Kemajuan ini mencakup berbagai temuan menarik dari spektrum luas hewan. Sebagai contoh, penelitian terbaru mengisyaratkan bahwa memegang ekor tikus dapat membuat hewan tersebut merasa senang, dan suguhan gula yang tak terduga dapat meningkatkan suasana hati lebah.
Lobster air tawar mungkin mengalami kecemasan; musang bisa merasa bosan; dan gurita, dan mungkin ikan, bisa mengalami rasa sakit.

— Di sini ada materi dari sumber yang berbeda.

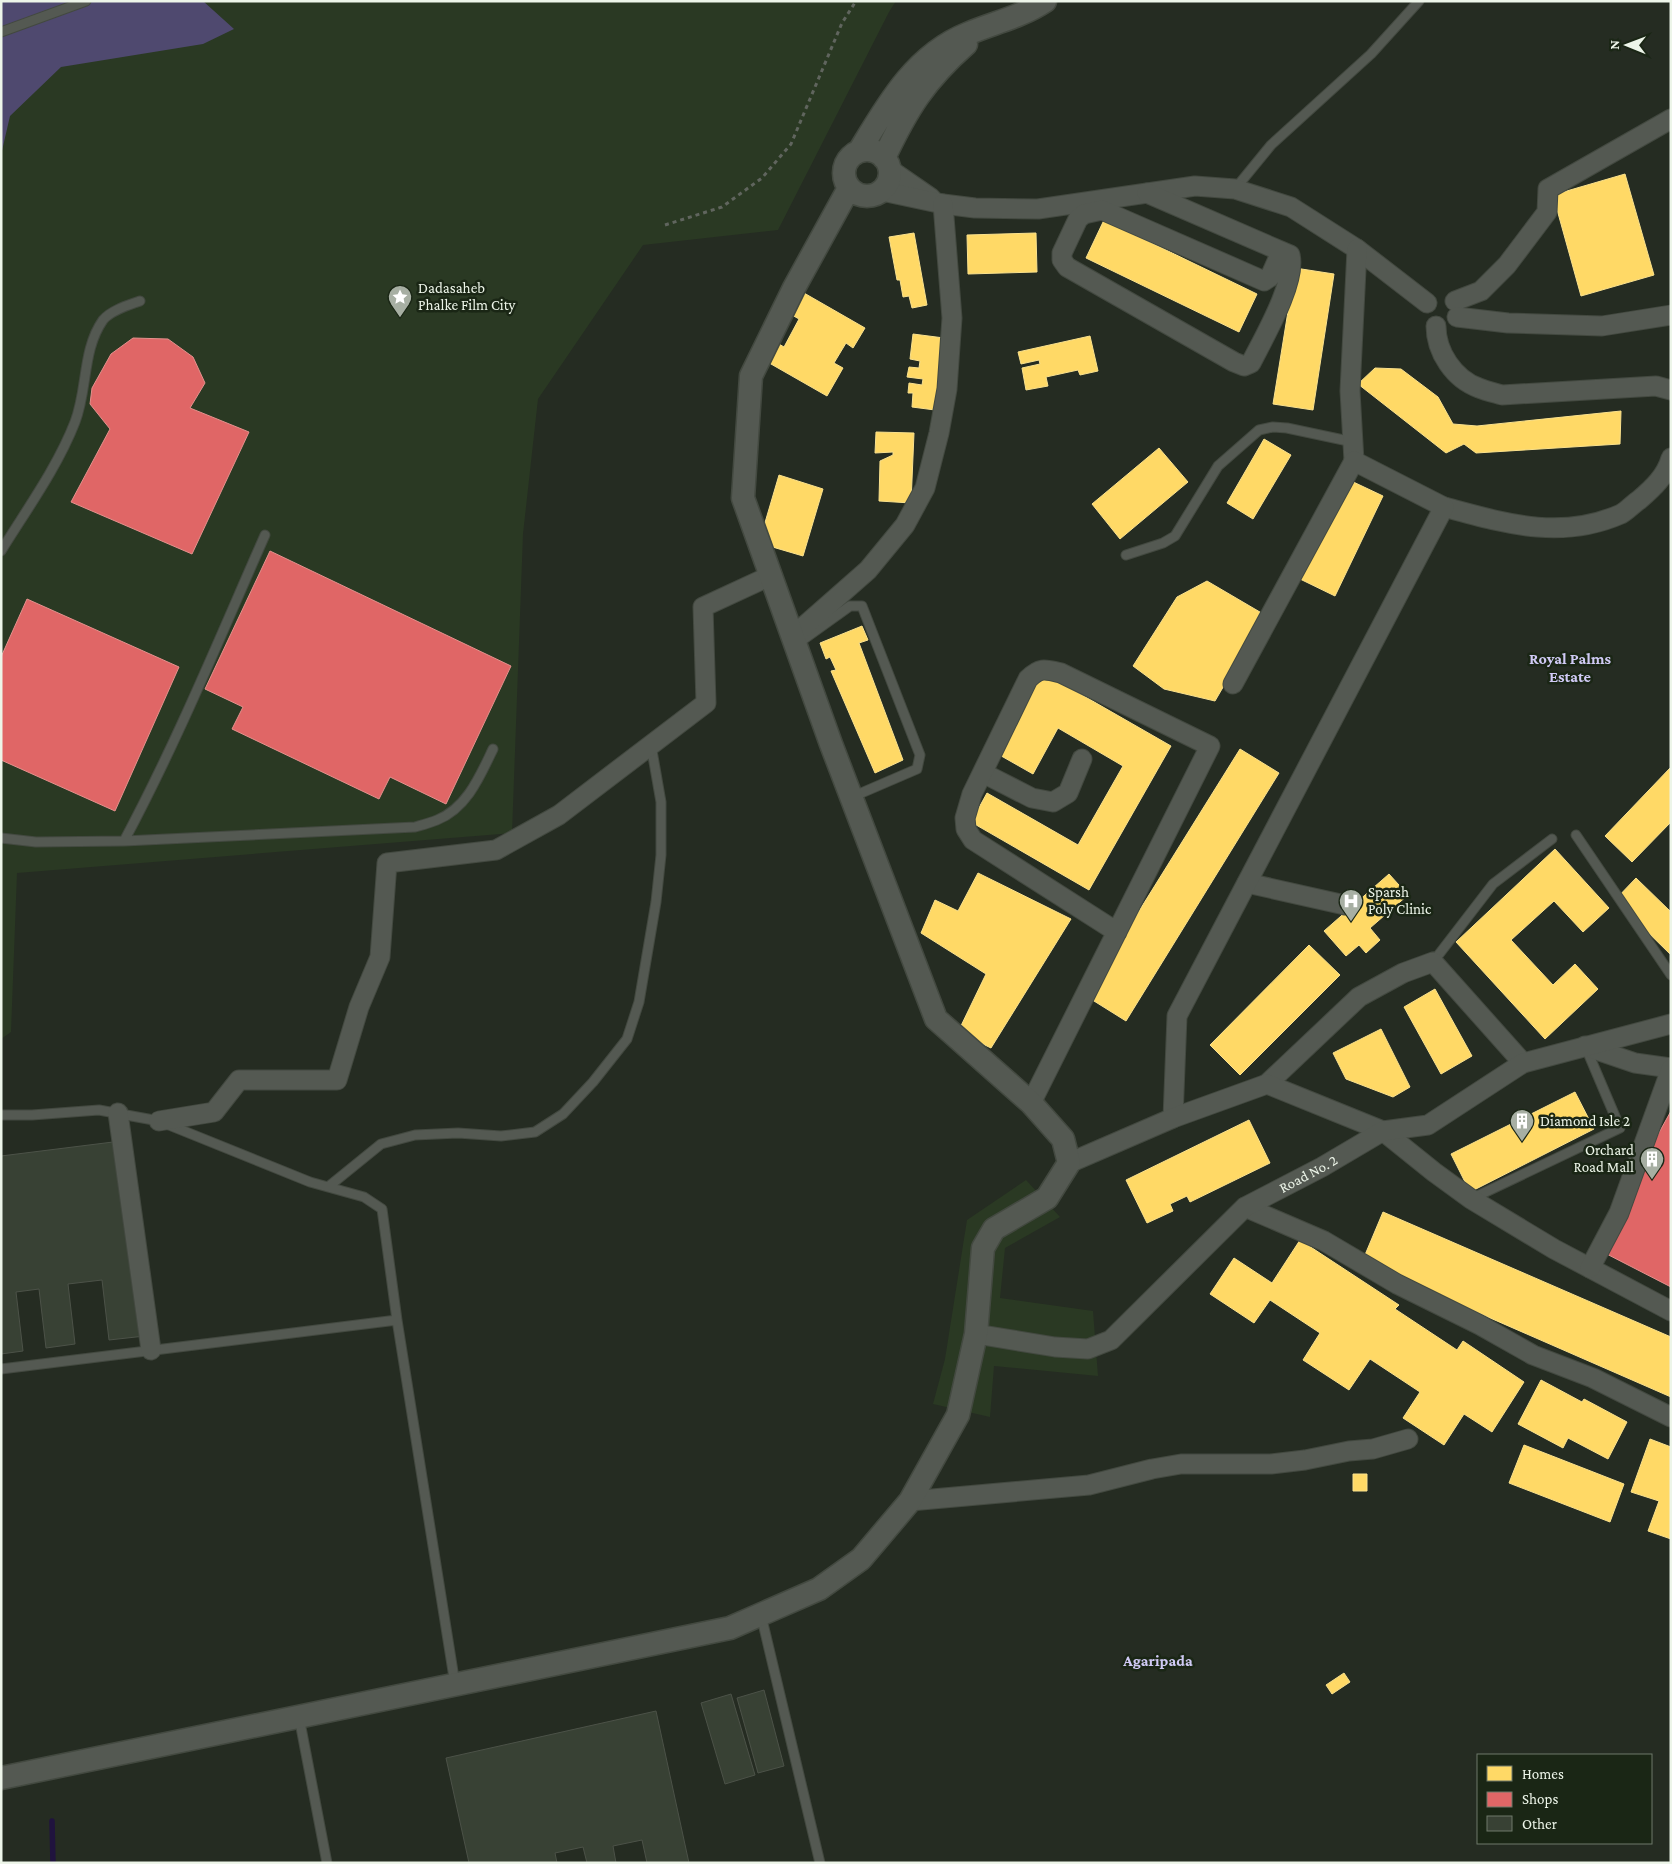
<svg xmlns="http://www.w3.org/2000/svg" width="1672" height="1864" font-family="'Crimson Pro',serif">
  <style>
    .built { fill: #2a3923 }
    .green { fill: #4f496f }
    .homes { fill: #ffd966; stroke: #fae18d }
    .shops { fill: #e06666; stroke: #e4918d }
    .lines { fill: none; stroke-linecap: round; stroke-linejoin: round }
    .stream { stroke: #20133e; stroke-width: 5.5 }
    .building { fill: #384134; stroke: #4c5248 }
    .service-casing { stroke: #434940; stroke-width: 11 }
    .minor-casing { stroke: #434940; stroke-width: 21 }
    .tertiary-casing { stroke: #434940; stroke-width: 25 }
    .path { stroke: #60655e; stroke-width: 3; stroke-dasharray: 4 4; stroke-linecap: butt }
    .service { stroke: #545952; stroke-width: 9 }
    .minor { stroke: #545952; stroke-width: 19 }
    .tertiary { stroke: #545952; stroke-width: 22 }
    .labels { text-anchor: middle; stroke-width: 5; stroke-linejoin: round; paint-order: stroke }
    .poi-label { font-size: 15px; fill: #edf5e9; stroke: #1a2615; text-anchor: start }
    .street-label { font-size: 15px; fill: #edf5e9; stroke: #1a2615 }
    .neighbourhood-label { font-size: 16px; font-weight: bold; fill: #d0caf5; stroke: #1a2615 }
  </style>
  <rect width="100%" height="100%" fill="#252c22"/>
  <path class="built" d="M1,1H896L889,12L778,230L643,245L538,399L523,534L512,833L17,873L11,1032L1,1039Z
    M1026,1180L1060,1217L1005,1248L1000,1298L1093,1311L1098,1376L994,1366L990,1417L933,1404L945,1359L967,1220Z"/>
  <path class="green" d="M1,1H203L234,29L203,44L61,67L10,116L1,155Z"/>
  <path class="homes" d="M1625,174L1654,275L1581,296L1553,195Z
    M1104,220L1257,294L1239,332L1086,258Z
    M914,233L927,305L912,308L909,296L903,297L900,280H897L889,237Z
    M1036,233L1037,272L968,274L967,235Z
    M1295,268L1334,274L1313,410L1273,404Z
    M804,293L865,328L853,348L846,343L834,363L843,368L827,396L764,360L774,341L784,347L799,319L792,315Z
    M913,334L944,338L935,410L912,407L913,393H908L909,383L922,385L923,379L907,377L909,367L919,368L920,361L910,359Z
    M1090,336L1098,371L1080,375L1078,370L1046,377L1048,386L1026,390L1022,368L1040,364L1039,360L1021,364L1018,352Z
    M1375,368L1401,369L1438,397L1453,424L1477,426L1621,411L1620,444L1476,453L1464,444L1446,453L1358,384Z
    M876,432L914,433L911,503L879,501L880,461L893,455V452L875,453Z
    M1264,439L1291,455L1253,519L1227,503Z
    M1159,448L1188,482L1120,539L1092,504Z
    M779,475L823,489L803,556L759,543Z
    M1347,479L1383,496L1335,596L1300,579Z
    M1207,581L1265,615L1215,701L1164,689L1133,666L1177,597Z
    M862,626L868,640L859,643L903,760L875,773L831,671L836,670L830,657L826,659L820,643Z
    M1042,672L1171,746L1089,890L971,822L987,793L1078,845L1123,766L1058,728L1033,774L996,753Z
    M1240,749L1279,773L1126,1021L1086,996Z
    M1671,767V822L1632,862L1605,836Z
    M1555,849L1609,908L1583,932L1554,901L1511,940L1553,985L1575,964L1598,989L1545,1039L1456,942Z
    M978,873L1071,919L991,1048L958,1032L986,974L921,933L935,900L958,911Z
    M1389,874L1408,895L1370,928L1380,940L1366,953L1359,945L1346,956L1324,931Z
    M1636,878L1671,912V955L1615,900Z
    M1309,945L1340,975L1240,1075L1210,1045Z
    M1435,989L1472,1056L1441,1074L1404,1007Z
    M1381,1029L1410,1087L1393,1097L1346,1079L1333,1053Z
    M1575,1092L1594,1129L1470,1192L1451,1154Z
    M1249,1120L1270,1163L1190,1202L1187,1196L1170,1204L1173,1211L1147,1223L1126,1180Z
    M1383,1212L1671,1337V1397L1362,1262Z
    M1300,1240L1399,1305L1395,1309L1457,1350L1463,1341L1524,1382L1492,1432L1464,1414L1444,1445L1403,1418L1420,1392L1370,1359L1349,1390L1303,1360L1320,1333L1270,1300L1254,1323L1210,1294L1234,1258L1272,1283Z
    M1541,1380L1582,1402L1584,1399L1627,1422L1608,1459L1568,1438L1563,1448L1518,1424Z
    M1650,1439L1671,1447V1539L1648,1531L1659,1501L1631,1492Z
    M1524,1445L1624,1484L1610,1522L1509,1483Z
    M1353,1474H1367V1491H1353Z
    M1344,1673L1350,1682L1332,1694L1326,1685Z"/>
  <path class="shops" d="M133,338L168,339L193,357L205,383L190,408L249,432L192,554L71,502L110,429L90,404L92,388L111,354Z
    M270,551L511,666L446,804L390,777L379,799L232,729L243,707L205,689Z
    M27,599L179,667L115,811L1,760V657Z
    M1671,1111V1287L1595,1248Z"/>
  <g class="lines">
    <path class="stream" d="M52,1821L53,1863"/>
  </g>
  <path class="building" d="M121,1141L145,1336L109,1340L102,1280L68,1284L75,1344L46,1348L39,1289L16,1292L23,1351L1,1354V1156Z
    M764,1690L784,1766L758,1773L737,1698Z
    M731,1694L755,1775L725,1784L701,1703Z
    M656,1711L689,1863H647L642,1840L613,1846L616,1863H587L583,1847L555,1853L557,1863H469L446,1758Z"/>
  <g class="lines">
    <g class="service-casing">
      <path id="service" d="M1,32L86,1
        M1235,189L1271,145L1371,54L1419,1
        M1,551C27,509 57,468 75,422C88,388 82,350 103,320C111,310 129,305 140,301
        M1126,555L1163,543L1175,536L1218,466L1259,430L1273,427L1287,428L1353,442
        M797,644L850,606H862L920,755L917,769L852,797
        M1576,835L1671,975
        M1,838L36,842L124,841L415,827C422,825 430,823 437,820C467,808 480,776 493,749
        M124,841C177,742 220,637 265,535
        M1433,962L1493,884L1552,839
        M1,1115H32L99,1110L159,1121L310,1182L364,1197L382,1209L397,1320L455,1684
        M328,1187L381,1144L415,1135L458,1133L501,1136L535,1132L563,1114L593,1082L627,1039L639,1002L656,902L661,855V802L651,745
        M1471,1199L1620,1128L1586,1048
        M1,1369L397,1320
        M761,1615L820,1863
        M299,1717L327,1863"/>
    </g>
    <g class="minor-casing">
      <g id="minor">
        <path d="M889,169L931,198"/>
        <path d="M882,191L943,204L975,208L1038,209L1195,186L1235,189L1291,207L1357,249L1427,303"/>
        <path d="M1147,193L1290,255C1297,281 1263,339 1251,363L1244,366L1234,362L1067,267L1062,260V253L1078,219L1084,214L1102,210L1264,281L1270,277L1281,252"/>
        <path d="M1455,301L1481,291L1507,265L1547,212L1548,189L1671,119"/>
        <path d="M1457,317L1508,323L1602,326L1671,315"/>
        <path d="M1436,326C1436,352 1454,379 1479,388C1486,391 1495,393 1502,395L1656,386L1671,390"/>
        <path d="M1354,461L1350,391L1357,249"/>
        <path d="M1444,507C1504,523 1560,541 1621,514C1627,511 1633,504 1639,500C1653,488 1666,476 1671,458"/>
        <path d="M793,636L868,570L905,525L925,488L939,433L947,389L952,318L943,204"/>
        <path d="M983,773L1032,798L1053,802L1068,793L1082,759"/>
        <path d="M1247,883L1345,905"/>
        <path d="M1585,1046L1635,1063L1671,1068"/>
        <path d="M1267,1084L1359,997L1403,973L1433,962L1523,1063"/>
        <path d="M1031,1103L1210,746L1061,673C1045,669 1040,667 1028,679L972,794L965,818L966,829L973,840L1117,932"/>
        <path d="M118,1113L151,1350"/>
        <path d="M1173,1118L1177,1016L1444,507L1354,461L1233,684"/>
        <path d="M159,1121L214,1112L239,1080H337L359,1007L380,957L387,863L496,850L559,815L706,703L703,607L772,575"/>
        <path d="M1069,1163L1173,1118L1267,1084L1383,1131L1434,1172L1471,1199L1554,1249L1671,1311"/>
        <path d="M1245,1207L1324,1241L1397,1284L1480,1325L1533,1355L1593,1378L1671,1417"/>
        <path d="M1590,1268L1619,1213L1671,1069"/>
        <path id="s1" d="M976,1334L1055,1347L1088,1349L1111,1340L1245,1207L1322,1167L1383,1131L1428,1125L1523,1063L1671,1024"/>
        <path d="M910,1501L1089,1485L1152,1469L1181,1464H1271L1305,1460L1349,1451L1373,1449L1408,1439"/>
      </g>
    </g>
    <g class="tertiary-casing">
      <path id="tertiary" d="M844 173a23 23 0 1 1 46 0a23 23 0 1 1-46 0Z
        M860,150C887,105 915,55 967,34C993,23 1021,17 1045,1
        M884,158C907,109 925,80 966,44
        M1,1778L730,1628L819,1589L861,1559L910,1501L958,1415L976,1334L983,1248L994,1229L1047,1198L1069,1163L1063,1139L1031,1103L936,1019L831,744L743,498L751,376L794,288L849,188"/>
    </g>
    <path class="path" d="M665,225L722,207L762,178L791,144L842,23L856,1"/>
    <use href="#service" class="service"/>
    <use href="#minor" class="minor"/>
    <use href="#tertiary" class="tertiary"/>
  </g>
  <defs>
    <g id="sight-pin" transform="scale(1.25)"><path d="M0 17L-7.5 6A9.5 9.5 0 1 1 7.5 6Z" fill="#a7afa3" stroke="#1a2615"/><path d="M0-6L1.8-2.2L6-1.7L2.9 1.2L3.7 5.4L0 3.3L-3.7 5.4L-2.9 1.2L-6-1.7L-1.8-2.2Z" fill="#fff"/></g>
    <g id="hospital-pin" transform="scale(1.25)"><path d="M0 17L-7.5 6A9.5 9.5 0 1 1 7.5 6Z" fill="#a7afa3" stroke="#1a2615"/><path d="M-5-5h3v3.5h4V-5h3V5h-3V1.5h-4V5h-3Z" fill="#fff"/></g>
    <g id="building-pin" transform="scale(1.25)"><path d="M0 17L-7.5 6A9.5 9.5 0 1 1 7.5 6Z" fill="#a7afa3" stroke="#1a2615"/><path d="M-4-6H4V6H1V3H-1V6H-4ZM-2.5-4.3h1.7v1.8h-1.7ZM.8-4.3h1.7v1.8H.8ZM-2.5-1h1.7V.8h-1.7ZM.8-1h1.7V.8H.8Z" fill="#fff"/></g>
  </defs>
  <g fill-rule="evenodd">
    <use href="#sight-pin" x="400" y="297"/>
    <use href="#hospital-pin" x="1351" y="901"/>
    <use href="#building-pin" x="1522" y="1121"/>
    <use href="#building-pin" x="1652" y="1159"/>
  </g>
  <g class="labels">
    <g class="poi-label">
      <text x="418" y="293">Dadasaheb<tspan x="418" dy="17">Phalke Film City</tspan></text>
      <text x="1368" y="897">Sparsh<tspan x="1368" dy="17">Poly Clinic</tspan></text>
      <text x="1540" y="1126">Diamond Isle 2</text>
      <text x="1634" y="1155" text-anchor="end">Orchard<tspan x="1634" dy="17">Road Mall</tspan></text>
    </g>
    <g class="street-label">
      <text dy="5" stroke="none"><textPath href="#s1" startOffset="398">Road No. 2</textPath></text>
    </g>
    <g class="neighbourhood-label">
      <text x="1570" y="664">Royal Palms<tspan x="1570" dy="18">Estate</tspan></text>
      <text x="1158" y="1666">Agaripada</text>
    </g>
  </g>
  <rect width="1672" height="1864" fill="none" stroke="#edf5e9" stroke-width="5"/>
  <rect x="1477" y="1754" width="175" height="90" fill="#1a2615" stroke="#6e796a"/>
  <rect x="1487" y="1766" width="25" height="15" fill="#ffd966" stroke="#6e796a"/>
  <text x="1522" y="1779" font-size="15" fill="#edf5e9">Homes</text>
  <rect x="1487" y="1792" width="25" height="15" fill="#e06666" stroke="#6e796a"/>
  <text x="1522" y="1804" font-size="15" fill="#edf5e9">Shops</text>
  <rect x="1487" y="1816" width="25" height="15" fill="#384134" stroke="#6e796a"/>
  <text x="1522" y="1829" font-size="15" fill="#edf5e9">Other</text>
  <g transform="translate(1627 45) rotate(271)" stroke="#1a2615" stroke-width="4" paint-order="stroke">
  <path d="M0-4L9 19L0 12L-9 19Z" fill="#edf5e9"/>
  <text y="-8" font-size="14" font-weight="bold" text-anchor="middle" fill="#edf5e9">N</text>
  </g>
</svg>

Pada November 2021, London School of Economics and Political Science menyimpulkan bahwa invertebrata tertentu seperti kepiting, lobster, dan gurita harus dianggap sebagai makhluk berakal–yaitu mampu merasakan pengalaman subjektif seperti rasa sakit dan penderitaan.
Temuan-temuan ini tidak hanya menambah kekayaan pemahaman kita tentang dunia hewan, tetapi juga memiliki implikasi etis yang mendalam.
Jika hewan memiliki kemampuan merasakan emosi yang kompleks seperti manusia, bagaimana seharusnya kita memperlakukan mereka? Apakah praktik-praktik yang selama ini dianggap lumrah, seperti merebus lobster hidup-hidup, masih dapat dibenarkan?
Pertanyaan-pertanyaan etis ini menjadi semakin relevan seiring dengan semakin banyaknya bukti ilmiah yang menunjukkan bahwa hewan bukan sekadar makhluk tanpa perasaan, melainkan individu yang memiliki kehidupan emosional yang kaya dan kompleks.